Plus tard, en juin 2023, la cour a ordonné à Savaro Ltd de verser plus de 800 000 livres sterling (environ 1 million de dollars) en dommages-intérêts aux victimes, marquant une étape importante dans la quête de justice et d’indemnisation pour les victimes de la tragédie.
Action en justice des victimes
Après l’explosion dévastatrice du port de Beyrouth, un groupe de victimes a engagé une action en justice aux États-Unis, visant les entreprises TGS ASA et TGS-NOPEC Geophysical (collectivement désignées sous le nom de TGS).
Les plaignants, aidés par la fondation suisse Accountability Now et représentés par le cabinet d’avocats Ford O’Brien Landy LLP, ont cherché à obtenir justice en explorant les connexions possibles entre ces entreprises et l’explosion tragique.
La plainte, déposée au District Court of Harris County au Texas, a réclamé un total de 250 millions de dollars en dommages et intérêts pour la perte de vies humaines et les dommages matériels causés par l’explosion.
Les plaignants ont allégué que TGS, propriétaire de la société britannique Spectrum Geo, avait des liens suspects avec le navire Rhosus, qui avait transporté le nitrate d’ammonium à Beyrouth.
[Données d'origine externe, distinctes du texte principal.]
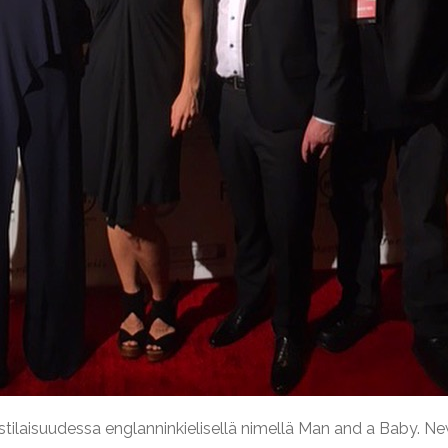
ajaistilaisuudessa englanninkielisellä nimellä Man and a Baby. Ne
Ils ont également soulevé que la sélection de ce navire pour transporter du matériel d’enquête sismique lourd « n’avait pas de sens », étant donné la réputation d’insécurité du Rhosus et sa surcapacité déjà notable avec le nitrate d’ammonium à bord.
Les plaignants ont également mis en avant l’insuffisance de l’expertise locale du sous-traitant jordanien Geophysical Services Center (GSC), engagé pour transporter l’équipement sismique, et ont souligné un environnement politique corrompu au Liban, en particulier en relation avec les contrats entre Spectrum et le ministère libanais de l’Énergie et des Eaux.
Au cœur des allégations, les plaignants ont accusé Spectrum de ne pas avoir exercé une diligence raisonnable suffisante en choisissant GSC comme sous-traitant, ce qui a conduit à la sélection du Rhosus. Ils ont également affirmé que TGS, en tant que propriétaire de Spectrum, avait assumé ses responsabilités dans cette affaire.
Un point notable du procès est que, le 31 août, une cour américaine a rejeté la motion de TGS visant à rejeter la plainte, permettant ainsi aux victimes de poursuivre leur action en justice.
Les victimes du drame continuent de chercher justice à l’échelle internationale, explorant toutes les voies possibles pour obtenir réparation et rendre compte des responsabilités dans la tragédie qui a secoué Beyrouth en 2020.
Conclusion
L’explosion du 4 août 2020 au port de Beyrouth a laissé une trace indélébile, soulignant la nécessité d’enquêtes approfondies et de poursuites judiciaires pour démêler les circonstances et responsabilités liées à cette tragédie.
Les investigations menées par divers organismes et les actions en justice entreprises à l’échelle internationale, notamment au Royaume-Uni et aux États-Unis, témoignent de la détermination des victimes et des défenseurs des droits de l’homme à chercher justice et responsabilité.
La quête continue de justice est cruciale pour offrir une certaine réparation aux victimes et pour travailler à la prévention de futurs drames. La lutte pour la vérité et la justice est loin d’être terminée, mais chaque effort compte dans l’espoir d’honorer la mémoire des victimes et d’œuvrer pour un futur plus sûr.